地域に寄り添ったサービス
無印良品の関東最大級となる店舗「無印良品 東京有明」が12月3日のオープンに先駆け、30日、報道陣に公開された。

テニスコート約18面分に匹敵する店内には、無印のほぼ全ての商品がラインアップされている。
新戦略は、地域に寄り添った商品とサービス。

カレーや冷凍食品などが並ぶ食品の売り場面積は国内最大級。
パンや野菜、果物なども並び、おすすめのレシピを、キッチンを使って紹介するサービスを始める予定だという。

また、コーヒー豆や洗剤など、約90種類もの商品が量り売りされる。

量り売りは食品以外にも。

マフラーは、巻き方やスタイルに合わせて自分の好きな長さで購入できる。
キッチンの様子は一軒家で体験
また、広い店内には一軒家が。

お店の中に一軒家が丸ごと入っているので、自分が購入したい商品をどういうふうに使うのか参考にしながら見ることができる。

全世界で1,040店舗を展開する無印良品。
こちらの店舗では地域に寄り添ったサービスも提供される。
古着回収、収納相談も
周辺に建てられた新築マンションがシックな内装となっていることから、それに合わせて、テーブルやいす、小物などこれまでになかった黒の家具や小物を限定で展開している。

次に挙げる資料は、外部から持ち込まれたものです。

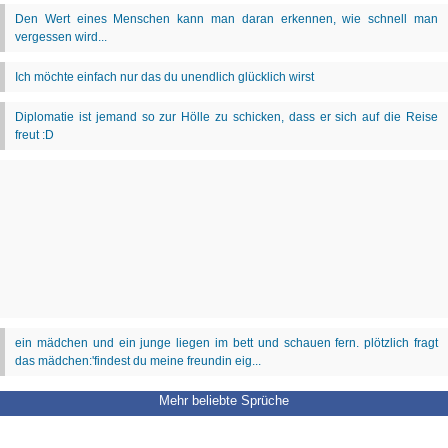
Mehr beliebte Sprüche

また、店舗のある江東区と組んで、古着の回収を行うほか、収納相談などお片付けサポートを地域限定で行い、周辺住民の集客を目指す。

無印良品 東京有明・松橋衆店長:
それぞれの生活者の暮らしの中に入り込んで、本当に困っていることを引き出して、収納・片付けをメインにサービスをしていく。
モノを捨てない・必要な人に提供していく。少し直して命を吹き込むことで、環境活動にも積極的にやっていきたい。

自社開発商品だけの“百貨店”は唯一無二
三田友梨佳キャスター:
マーケティングアナリストの渡辺広明さん聞きます。
無印良品の今回の出店はどんな狙いがあるのでしょうか?
マーケティングアナリスト・渡辺広明氏:
今、百貨店や総合スーパーは大変苦戦しています。
今回の無印は百貨店のようだが、自社開発商品だけで総合的に品揃えをするという日本で唯一の店舗になっています。
これは高齢者や働く人が増えて、一カ所でワンストップショッピング需要が増えているので、百貨店や総合スーパーの新しい形を模索したスタイルになっていると考えます。

三田キャスター:
新たな形として、無印で一番の売りとなるのは何でしょうか?
渡辺氏:
無印は省資源、低価格、自然志向など、ブランド力が何よりも売りなんです。
このコンセプトに基づいた品揃え、商品開発が、例えばユニクロやニトリのようなカテゴリーキラーと戦う武器となっています。
無印は「衣食住」が日本のスタイルになっていて、その中で「食」が弱いと言われていますが、レトルトカレーは20年前から販売していて、今では40種類以上展開する人気商品になっています。
このところ巣ごもり消費で「食」が上がっていて、無印の10月の「食」の売上げは、前年比で154.9%と大変伸びています。
三田キャスター:
私も無印に行くとついお菓子などに手が伸びますが、「食」は大きな強みかもしれませんね。
渡辺氏:
お菓子美味しいですよね。
今回の有明の店は食品の量り売りだったり、有明地区に住んでいるライト富裕層、地域にあわせた都市型の店作りをしています。
今まで無印は店舗によって違いの無いスタイルをとっていましたが、これからはその街に住む消費者にあわせた品揃えをしていく必要性があると考えます。
三田キャスター:
小売業はコロナ前の常識は捨てて、今ある需要を的確に見定めて柔軟に形を変えていくシフトチェンジも求められているのかもしれません。